<<<<
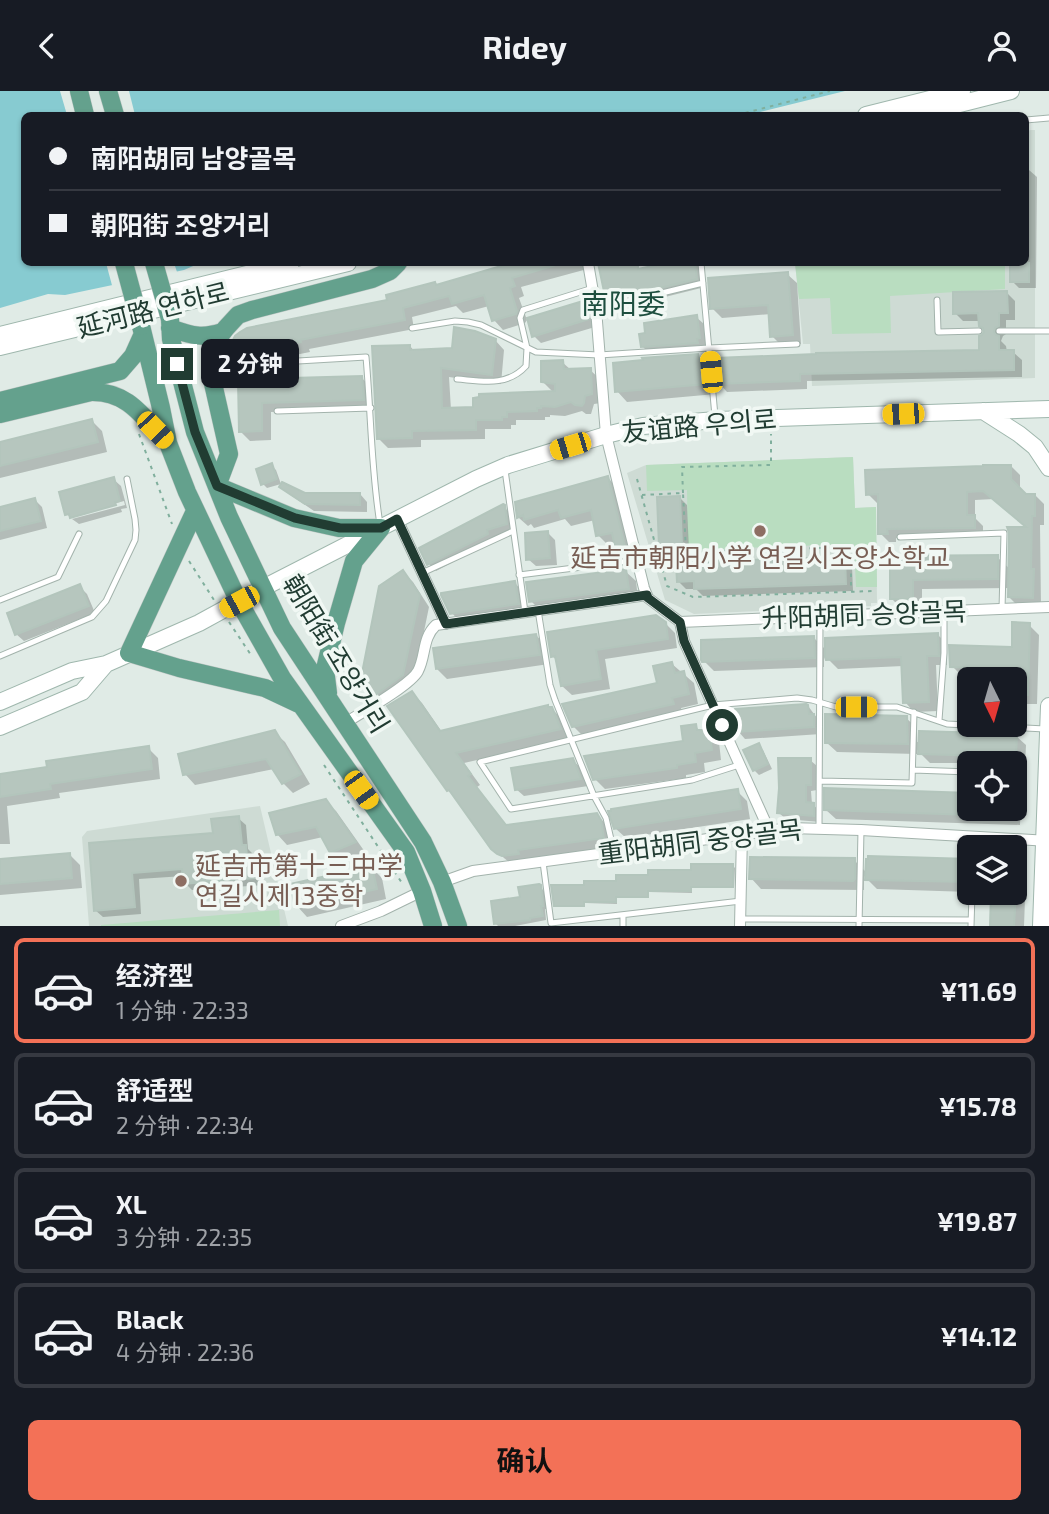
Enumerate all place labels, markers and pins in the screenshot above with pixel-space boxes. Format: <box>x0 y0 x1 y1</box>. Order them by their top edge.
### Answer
>>>>
<<<<
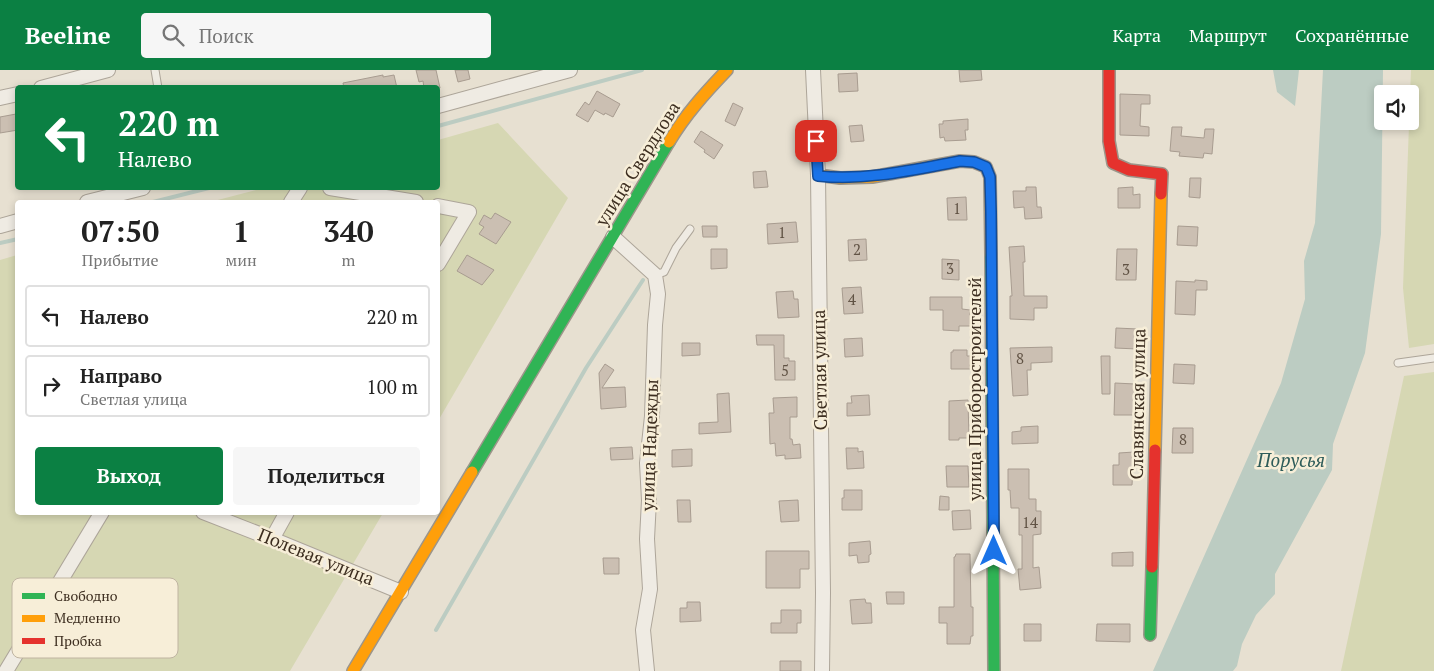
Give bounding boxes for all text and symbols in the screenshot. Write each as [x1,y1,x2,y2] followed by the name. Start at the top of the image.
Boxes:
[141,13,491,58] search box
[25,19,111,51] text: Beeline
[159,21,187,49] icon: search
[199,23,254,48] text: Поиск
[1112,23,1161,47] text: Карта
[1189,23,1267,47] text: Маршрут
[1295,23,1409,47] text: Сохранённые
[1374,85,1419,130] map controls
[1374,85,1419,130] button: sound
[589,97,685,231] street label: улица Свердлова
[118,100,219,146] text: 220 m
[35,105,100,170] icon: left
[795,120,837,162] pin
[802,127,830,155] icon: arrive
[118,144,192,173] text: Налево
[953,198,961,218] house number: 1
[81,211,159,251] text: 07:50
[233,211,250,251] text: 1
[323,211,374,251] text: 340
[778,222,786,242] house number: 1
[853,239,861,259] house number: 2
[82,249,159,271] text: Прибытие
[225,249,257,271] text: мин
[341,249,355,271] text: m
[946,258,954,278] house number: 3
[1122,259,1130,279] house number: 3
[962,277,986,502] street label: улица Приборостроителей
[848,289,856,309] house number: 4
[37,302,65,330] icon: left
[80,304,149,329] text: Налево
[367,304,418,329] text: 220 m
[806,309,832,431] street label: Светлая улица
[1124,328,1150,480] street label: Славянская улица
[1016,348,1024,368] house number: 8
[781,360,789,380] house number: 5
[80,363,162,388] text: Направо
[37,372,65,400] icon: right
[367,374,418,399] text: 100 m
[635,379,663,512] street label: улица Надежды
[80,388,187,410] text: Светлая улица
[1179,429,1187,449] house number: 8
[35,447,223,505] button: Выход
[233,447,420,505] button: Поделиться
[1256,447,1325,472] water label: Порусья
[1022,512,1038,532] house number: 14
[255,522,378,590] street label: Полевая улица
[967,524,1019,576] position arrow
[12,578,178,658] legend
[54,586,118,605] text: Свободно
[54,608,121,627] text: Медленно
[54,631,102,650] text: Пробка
>>>>
● **Problem requirements**
Which lines in the records above contain the word "screenshot"? Return each of them.

● **Finished task**
Enumerate all place labels, markers and pins in the screenshot above with pixel-space boxes. Format: <box>x0 y0 x1 y1</box>. Order them by their top edge.
Give bounding boxes for all text and symbols in the screenshot. Write each as [x1,y1,x2,y2] followed by the name. Start at the top of the image.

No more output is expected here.